● To-do item
Output every line of the items below as a numbered list, leaving out blank lines and the picture markers.

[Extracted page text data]

....

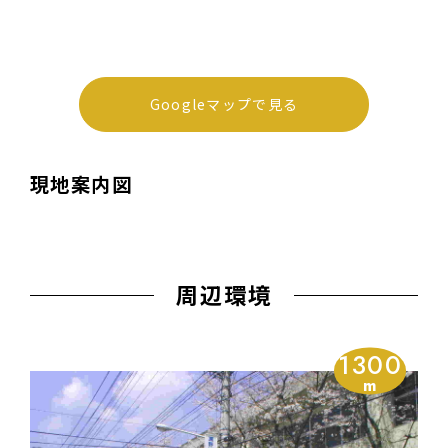
Googleマップで見る
現地案内図
周辺環境
1300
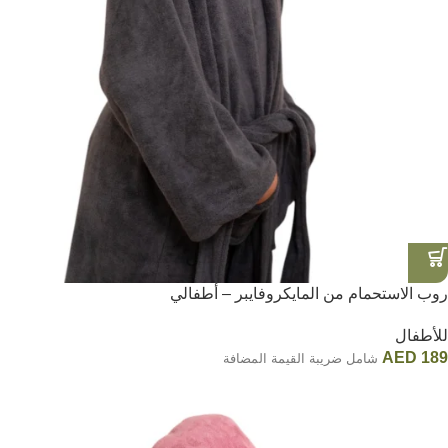
روب الاستحمام من المايكروفايبر – أطفالي
للأطفال
AED
189
شامل ضريبة القيمة المضافة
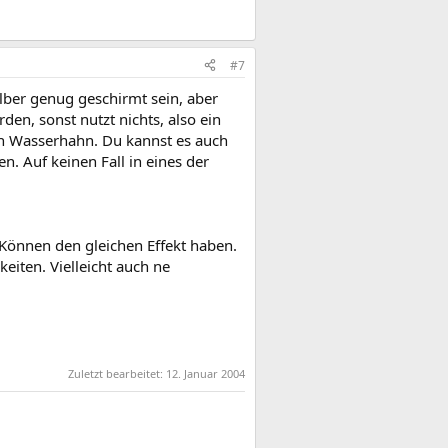
#7
 selber genug geschirmt sein, aber
en, sonst nutzt nichts, also ein
n Wasserhahn. Du kannst es auch
n. Auf keinen Fall in eines der
Können den gleichen Effekt haben.
eiten. Vielleicht auch ne
Zuletzt bearbeitet:
12. Januar 2004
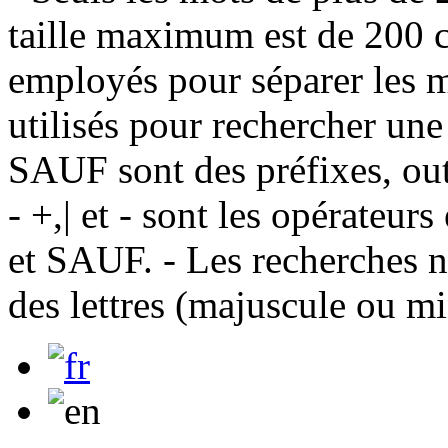
taille maximum est de 200 c
employés pour séparer les m
utilisés pour rechercher une
SAUF sont des préfixes, out
- +,| et - sont les opérateu
et SAUF. - Les recherches n
des lettres (majuscule ou m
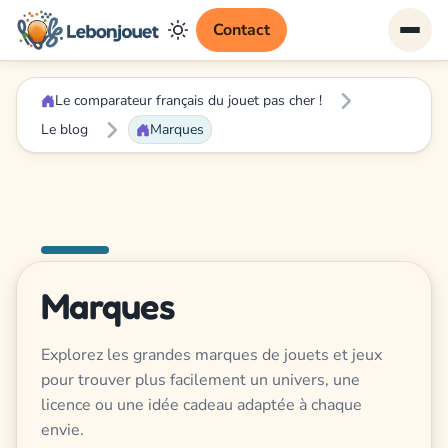
Contact
Le comparateur français du jouet pas cher !
Le blog
Marques
Marques
Explorez les grandes marques de jouets et jeux
pour trouver plus facilement un univers, une
licence ou une idée cadeau adaptée à chaque
envie.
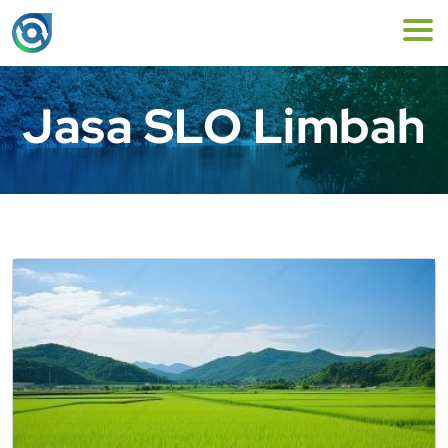
Jasa SLO Limbah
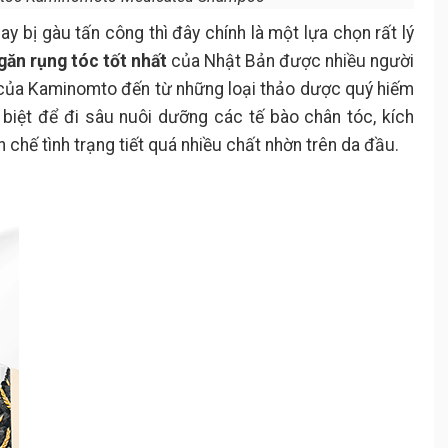
ay bị gàu tấn công thì đây chính là một lựa chọn rất lý
găn rụng tóc
tốt nhất
của Nhật Bản được nhiều người
ị của Kaminomto đến từ những loại thảo dược quý hiếm
biệt để đi sâu nuôi dưỡng các tế bào chân tóc, kích
hạn chế tình trạng tiết quá nhiều chất nhờn trên da đầu.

....

● Task output
1. Googleマップで見る
2. 現地案内図
3. 周辺環境
4. 1300
5. روب الاستحمام من المايكروفايبر – أطفالي
6. للأطفال
7. AED
8. 189
9. شامل ضريبة القيمة المضافة
10. #7
11.  selber genug geschirmt sein, aber
12. en, sonst nutzt nichts, also ein
13. n Wasserhahn. Du kannst es auch
14. n. Auf keinen Fall in eines der
15. Können den gleichen Effekt haben.
16. eiten. Vielleicht auch ne
17. Zuletzt bearbeitet:
18. 12. Januar 2004
19. taille maximum est de 200 c
20. employés pour séparer les m
21. utilisés pour rechercher une
22. SAUF sont des préfixes, out
23. - +,| et - sont les opérateu
24. et SAUF. - Les recherches n
25. des lettres (majuscule ou m
26. Contact
27. Le comparateur français du jouet pas cher !
28. Le blog
29. Marques
30. Marques
31. Explorez les grandes marques de jouets et jeux
32. pour trouver plus facilement un univers, une
33. licence ou une idée cadeau adaptée à chaque
34. envie.
35. Jasa SLO Limbah
36. ay bị gàu tấn công thì đây chính là một lựa chọn rất lý
37. găn rụng tóc
38. tốt nhất
39. của Nhật Bản được nhiều người
40. ị của Kaminomto đến từ những loại thảo dược quý hiếm
41. biệt để đi sâu nuôi dưỡng các tế bào chân tóc, kích
42. hạn chế tình trạng tiết quá nhiều chất nhờn trên da đầu.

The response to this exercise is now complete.